Nel corso della Congregazione generale, dopo l’indirizzo di omaggio rivoltoGli da uno dei Presidente Delegati, il Card. Laurent Monsengwo Pasinya, Arcivescovo di Kinshasa, il Papa ha rivolto ai Padri le parole che riportiamo di seguito:
PAROLE DEL SANTO PADRE
Cari Fratelli e sorelle,
prima di ringraziare da parte mia, vorrei ancora fare una comunicazione.
Nel contesto delle riflessioni del Sinodo dei Vescovi, «La Nuova Evangelizzazione per la trasmissione della Fede Cristiana», ed a conclusione di un cammino di riflessione sulle tematiche dei Seminari e della Catechesi, mi è gradito annunciare che ho deciso, dopo preghiera e ulteriore riflessione, di trasferire la competenza sui Seminari dalla Congregazione per l’Educazione Cattolica alla Congregazione per il Clero e la competenza sulla Catechesi dalla Congregazione per il Clero al Pontificio Consiglio per la Promozione della Nuova Evangelizzazione.
Seguiranno i documenti relativi in forma di Lettera Apostolica Motu Proprio per definire gli ambiti e le rispettive facoltà. Preghiamo il Signore perché accompagni i tre Dicasteri della Curia Romana nella loro importante missione, con la collaborazione di tutta la Chiesa.

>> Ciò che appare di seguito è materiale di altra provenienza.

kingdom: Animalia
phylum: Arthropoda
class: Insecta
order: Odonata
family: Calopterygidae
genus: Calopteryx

Avendo già la parola, vorrei anche esprimere i miei cordialissimi auguri ai nuovi Cardinali. Io ho voluto, con questo piccolo Concistoro, completare il Concistoro di febbraio, proprio nel contesto della Nuova Evangelizzazione, con un gesto dell’universalità della Chiesa, mostrando che la Chiesa è Chiesa di tutti i popoli, parla in tutte le lingue, è sempre Chiesa di Pentecoste; non Chiesa di un Continente, ma Chiesa universale. Proprio questa era la mia intenzione, di esprimere questo contesto, questa universalità della Chiesa; è anche la bella espressione di questo Sinodo. Per me è stato veramente edificante, consolante ed incoraggiante vedere qui lo specchio della Chiesa universale con le sue sofferenze, minacce, pericoli e gioie, esperienze della presenza del Signore, anche in situazioni difficili.
Abbiamo sentito come la Chiesa anche oggi cresce, vive. Penso, per esempio, a quanto ci è stato detto sulla Cambogia, dove di nuovo nasce la Chiesa, la fede; o anche sulla Norvegia, e tanti altri. Vediamo come anche oggi dove non si aspettava, il Signore è presente e potente e il Signore è operante anche tramite il nostro lavoro e le nostre riflessioni.
Anche se la Chiesa sente venti contrari, tuttavia sente soprattutto il vento dello Spirito Santo che ci aiuta, ci mostra la strada giusta; e così, con nuovo entusiasmo, mi sembra, siamo in cammino e ringraziamo il Signore perché ci ha dato questo incontro veramente cattolico.
Ringrazio tutti: i Padri del Sinodo, gli Uditori, con le testimonianze veramente spesso molto commoventi, gli Esperti, i Delegati fraterni che ci hanno aiutato; e sappiamo che tutti vogliamo annunciare Cristo ed il suo Vangelo e combattere, in questo tempo difficile, per la presenza della verità di Cristo e per il suo annuncio.
Soprattutto vorrei ringraziare i nostri Presidenti che ci hanno guidato dolcemente e decisamente, i Relatori che hanno lavorato giorno e notte. Io penso sempre che sia un po’ contro il diritto naturale lavorare anche di notte, ma se lo fanno volontariamente si possono ringraziare e dobbiamo sentirci grati; e, naturalmente, il nostro Segretario Generale, indefesso e ricco di idee.
Adesso queste Propositiones sono un testamento, un dono, dato a me per noi, per elaborare tutto in un documento che viene dalla vita e dovrebbe generare vita. Su questo speriamo e preghiamo; in ogni caso, andiamo avanti con l’aiuto del Signore. Grazie a voi tutti. Con molti ci vediamo anche in novembre - penso al Concistoro. Grazie.